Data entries
▼▼▼

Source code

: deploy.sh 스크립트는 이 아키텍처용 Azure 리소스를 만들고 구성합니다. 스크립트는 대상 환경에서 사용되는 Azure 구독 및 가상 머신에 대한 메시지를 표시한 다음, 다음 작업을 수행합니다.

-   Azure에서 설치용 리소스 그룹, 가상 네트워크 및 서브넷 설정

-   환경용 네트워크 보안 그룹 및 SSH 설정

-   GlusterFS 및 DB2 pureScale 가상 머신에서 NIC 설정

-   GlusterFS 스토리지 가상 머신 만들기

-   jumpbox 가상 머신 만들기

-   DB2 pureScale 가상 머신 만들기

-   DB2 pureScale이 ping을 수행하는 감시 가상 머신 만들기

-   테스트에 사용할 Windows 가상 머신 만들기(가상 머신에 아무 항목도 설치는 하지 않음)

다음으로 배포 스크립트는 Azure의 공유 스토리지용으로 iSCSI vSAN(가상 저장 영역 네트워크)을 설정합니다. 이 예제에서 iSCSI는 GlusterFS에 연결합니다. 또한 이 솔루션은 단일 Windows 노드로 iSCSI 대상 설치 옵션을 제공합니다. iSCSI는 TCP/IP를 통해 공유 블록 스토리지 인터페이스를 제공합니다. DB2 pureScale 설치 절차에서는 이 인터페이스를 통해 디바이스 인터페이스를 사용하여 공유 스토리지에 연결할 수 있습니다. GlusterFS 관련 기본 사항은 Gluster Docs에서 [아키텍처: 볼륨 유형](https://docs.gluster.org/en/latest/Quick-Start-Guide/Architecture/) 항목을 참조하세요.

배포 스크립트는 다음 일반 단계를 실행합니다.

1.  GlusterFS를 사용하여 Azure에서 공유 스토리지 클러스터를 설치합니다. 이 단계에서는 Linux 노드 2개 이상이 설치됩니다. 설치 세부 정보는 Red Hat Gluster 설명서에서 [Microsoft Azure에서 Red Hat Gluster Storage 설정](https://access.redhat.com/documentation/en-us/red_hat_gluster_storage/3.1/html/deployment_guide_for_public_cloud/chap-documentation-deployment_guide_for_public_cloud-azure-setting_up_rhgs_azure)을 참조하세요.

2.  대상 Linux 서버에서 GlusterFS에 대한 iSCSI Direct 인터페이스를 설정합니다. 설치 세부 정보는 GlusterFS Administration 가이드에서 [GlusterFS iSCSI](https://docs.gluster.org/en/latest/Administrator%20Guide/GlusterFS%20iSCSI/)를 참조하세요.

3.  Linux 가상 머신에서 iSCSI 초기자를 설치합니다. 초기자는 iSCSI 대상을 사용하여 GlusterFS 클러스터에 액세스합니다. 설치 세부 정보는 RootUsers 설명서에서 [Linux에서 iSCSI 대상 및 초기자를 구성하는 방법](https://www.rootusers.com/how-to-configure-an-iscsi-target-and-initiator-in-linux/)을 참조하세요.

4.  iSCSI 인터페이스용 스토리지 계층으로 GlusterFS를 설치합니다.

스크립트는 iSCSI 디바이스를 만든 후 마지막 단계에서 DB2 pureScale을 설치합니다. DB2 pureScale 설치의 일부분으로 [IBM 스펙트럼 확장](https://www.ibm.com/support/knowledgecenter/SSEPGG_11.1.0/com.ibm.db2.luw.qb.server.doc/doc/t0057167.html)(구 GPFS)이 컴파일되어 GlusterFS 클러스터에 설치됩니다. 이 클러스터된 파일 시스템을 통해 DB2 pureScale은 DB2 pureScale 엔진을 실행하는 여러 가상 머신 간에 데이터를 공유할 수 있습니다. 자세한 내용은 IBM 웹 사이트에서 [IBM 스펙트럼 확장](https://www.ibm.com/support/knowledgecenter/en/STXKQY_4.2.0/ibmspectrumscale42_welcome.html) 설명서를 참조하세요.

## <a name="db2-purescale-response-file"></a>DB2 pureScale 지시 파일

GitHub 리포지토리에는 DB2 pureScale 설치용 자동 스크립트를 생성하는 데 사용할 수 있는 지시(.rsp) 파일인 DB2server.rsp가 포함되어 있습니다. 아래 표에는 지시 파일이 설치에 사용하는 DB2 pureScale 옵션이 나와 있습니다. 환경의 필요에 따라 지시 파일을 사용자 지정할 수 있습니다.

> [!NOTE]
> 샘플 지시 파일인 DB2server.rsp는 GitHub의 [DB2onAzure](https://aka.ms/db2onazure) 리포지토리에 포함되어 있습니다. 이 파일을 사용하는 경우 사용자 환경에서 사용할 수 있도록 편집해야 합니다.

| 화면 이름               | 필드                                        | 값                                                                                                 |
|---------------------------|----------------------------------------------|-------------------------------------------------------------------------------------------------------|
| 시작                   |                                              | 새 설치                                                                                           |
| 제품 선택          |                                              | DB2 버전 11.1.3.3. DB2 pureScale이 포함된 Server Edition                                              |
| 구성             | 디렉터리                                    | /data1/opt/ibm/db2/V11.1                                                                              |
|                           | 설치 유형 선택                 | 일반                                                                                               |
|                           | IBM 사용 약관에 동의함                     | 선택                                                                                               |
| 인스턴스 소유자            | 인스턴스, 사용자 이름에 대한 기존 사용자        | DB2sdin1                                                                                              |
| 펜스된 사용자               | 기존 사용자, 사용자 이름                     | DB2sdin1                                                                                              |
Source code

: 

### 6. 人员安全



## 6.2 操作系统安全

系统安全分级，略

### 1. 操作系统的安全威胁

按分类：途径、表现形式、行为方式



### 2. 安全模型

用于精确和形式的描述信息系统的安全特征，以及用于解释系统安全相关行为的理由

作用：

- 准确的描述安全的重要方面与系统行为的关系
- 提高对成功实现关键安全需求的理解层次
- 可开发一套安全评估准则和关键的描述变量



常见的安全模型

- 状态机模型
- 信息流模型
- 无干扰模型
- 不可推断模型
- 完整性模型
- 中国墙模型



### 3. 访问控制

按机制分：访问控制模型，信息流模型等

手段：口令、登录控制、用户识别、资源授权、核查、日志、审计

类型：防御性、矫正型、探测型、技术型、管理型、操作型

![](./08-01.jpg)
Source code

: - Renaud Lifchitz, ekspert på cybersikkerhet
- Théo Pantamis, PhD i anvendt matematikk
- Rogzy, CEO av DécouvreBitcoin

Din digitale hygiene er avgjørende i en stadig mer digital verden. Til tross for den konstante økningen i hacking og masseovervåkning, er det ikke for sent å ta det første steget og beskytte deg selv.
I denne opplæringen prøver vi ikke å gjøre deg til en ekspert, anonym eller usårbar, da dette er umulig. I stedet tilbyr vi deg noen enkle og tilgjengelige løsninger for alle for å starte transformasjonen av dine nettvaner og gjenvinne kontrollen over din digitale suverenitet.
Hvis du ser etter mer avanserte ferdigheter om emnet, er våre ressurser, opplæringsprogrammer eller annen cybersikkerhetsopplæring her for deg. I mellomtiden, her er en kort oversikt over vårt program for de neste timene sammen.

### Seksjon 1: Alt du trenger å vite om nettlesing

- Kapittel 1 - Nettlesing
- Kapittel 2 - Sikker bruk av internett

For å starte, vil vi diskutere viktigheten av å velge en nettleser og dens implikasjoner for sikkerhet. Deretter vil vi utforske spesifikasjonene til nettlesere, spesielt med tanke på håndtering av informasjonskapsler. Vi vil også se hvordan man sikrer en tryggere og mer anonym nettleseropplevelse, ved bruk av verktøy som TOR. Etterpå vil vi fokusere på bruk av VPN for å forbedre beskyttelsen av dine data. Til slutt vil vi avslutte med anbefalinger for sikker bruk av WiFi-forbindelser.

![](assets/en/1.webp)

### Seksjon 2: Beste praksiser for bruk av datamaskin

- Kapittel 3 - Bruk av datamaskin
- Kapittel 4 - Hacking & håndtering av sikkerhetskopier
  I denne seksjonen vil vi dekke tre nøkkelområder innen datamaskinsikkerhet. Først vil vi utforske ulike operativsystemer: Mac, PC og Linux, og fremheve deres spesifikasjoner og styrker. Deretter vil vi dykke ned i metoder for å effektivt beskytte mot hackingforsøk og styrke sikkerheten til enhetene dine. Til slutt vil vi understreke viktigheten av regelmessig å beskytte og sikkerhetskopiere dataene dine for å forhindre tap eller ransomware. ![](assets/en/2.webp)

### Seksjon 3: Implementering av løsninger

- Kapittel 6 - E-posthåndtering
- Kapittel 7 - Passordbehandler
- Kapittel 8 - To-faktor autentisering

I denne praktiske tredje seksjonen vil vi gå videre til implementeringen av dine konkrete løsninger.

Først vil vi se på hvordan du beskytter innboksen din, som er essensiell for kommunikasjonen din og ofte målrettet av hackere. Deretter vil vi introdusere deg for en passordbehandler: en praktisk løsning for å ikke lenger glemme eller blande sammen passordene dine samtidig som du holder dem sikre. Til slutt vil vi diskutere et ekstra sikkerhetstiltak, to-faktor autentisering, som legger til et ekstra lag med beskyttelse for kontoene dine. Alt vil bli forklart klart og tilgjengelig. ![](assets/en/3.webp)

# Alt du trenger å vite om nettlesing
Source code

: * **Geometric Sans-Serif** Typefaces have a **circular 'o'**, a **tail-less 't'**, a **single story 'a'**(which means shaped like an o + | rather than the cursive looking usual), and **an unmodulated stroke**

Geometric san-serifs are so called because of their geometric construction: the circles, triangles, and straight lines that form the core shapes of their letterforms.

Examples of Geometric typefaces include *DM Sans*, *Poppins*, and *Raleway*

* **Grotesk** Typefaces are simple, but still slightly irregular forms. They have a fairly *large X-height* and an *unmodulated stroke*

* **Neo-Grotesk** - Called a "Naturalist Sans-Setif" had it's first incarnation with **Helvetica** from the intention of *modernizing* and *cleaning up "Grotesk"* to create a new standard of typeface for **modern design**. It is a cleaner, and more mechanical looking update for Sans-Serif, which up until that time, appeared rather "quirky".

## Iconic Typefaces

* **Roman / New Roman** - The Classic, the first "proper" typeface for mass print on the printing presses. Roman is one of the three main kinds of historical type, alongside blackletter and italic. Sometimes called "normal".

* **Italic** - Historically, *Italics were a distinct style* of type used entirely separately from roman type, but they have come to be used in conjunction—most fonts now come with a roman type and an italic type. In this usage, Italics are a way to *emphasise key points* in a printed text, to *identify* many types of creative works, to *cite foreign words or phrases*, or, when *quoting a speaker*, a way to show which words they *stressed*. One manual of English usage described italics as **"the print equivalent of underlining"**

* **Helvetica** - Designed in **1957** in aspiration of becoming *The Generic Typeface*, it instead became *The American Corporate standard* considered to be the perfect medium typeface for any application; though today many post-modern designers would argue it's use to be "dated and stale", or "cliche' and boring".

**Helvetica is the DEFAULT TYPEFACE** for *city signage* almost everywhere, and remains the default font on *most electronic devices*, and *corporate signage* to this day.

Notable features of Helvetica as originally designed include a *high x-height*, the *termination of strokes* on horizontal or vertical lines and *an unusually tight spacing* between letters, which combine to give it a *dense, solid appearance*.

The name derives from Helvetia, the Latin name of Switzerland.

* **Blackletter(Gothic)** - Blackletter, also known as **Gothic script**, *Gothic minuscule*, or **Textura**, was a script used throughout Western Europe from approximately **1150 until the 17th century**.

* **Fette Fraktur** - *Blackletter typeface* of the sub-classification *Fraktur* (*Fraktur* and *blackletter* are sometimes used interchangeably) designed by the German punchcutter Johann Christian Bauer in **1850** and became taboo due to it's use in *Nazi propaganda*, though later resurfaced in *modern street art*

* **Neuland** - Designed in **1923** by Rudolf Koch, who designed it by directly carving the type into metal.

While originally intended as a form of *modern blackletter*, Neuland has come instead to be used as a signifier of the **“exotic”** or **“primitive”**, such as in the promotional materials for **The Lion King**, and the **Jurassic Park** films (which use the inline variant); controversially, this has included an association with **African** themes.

▲▲▲

EXERCISE DETAILS:
Using the records above, copy word for word the line with "Roman** - The", the line with "- Historically, *Italics", and every line between them.

EXERCISE OUTPUT:
* **Roman / New Roman** - The Classic, the first "proper" typeface for mass print on the printing presses. Roman is one of the three main kinds of historical type, alongside blackletter and italic. Sometimes called "normal".

* **Italic** - Historically, *Italics were a distinct style* of type used entirely separately from roman type, but they have come to be used in conjunction—most fonts now come with a roman type and an italic type. In this usage, Italics are a way to *emphasise key points* in a printed text, to *identify* many types of creative works, to *cite foreign words or phrases*, or, when *quoting a speaker*, a way to show which words they *stressed*. One manual of English usage described italics as **"the print equivalent of underlining"**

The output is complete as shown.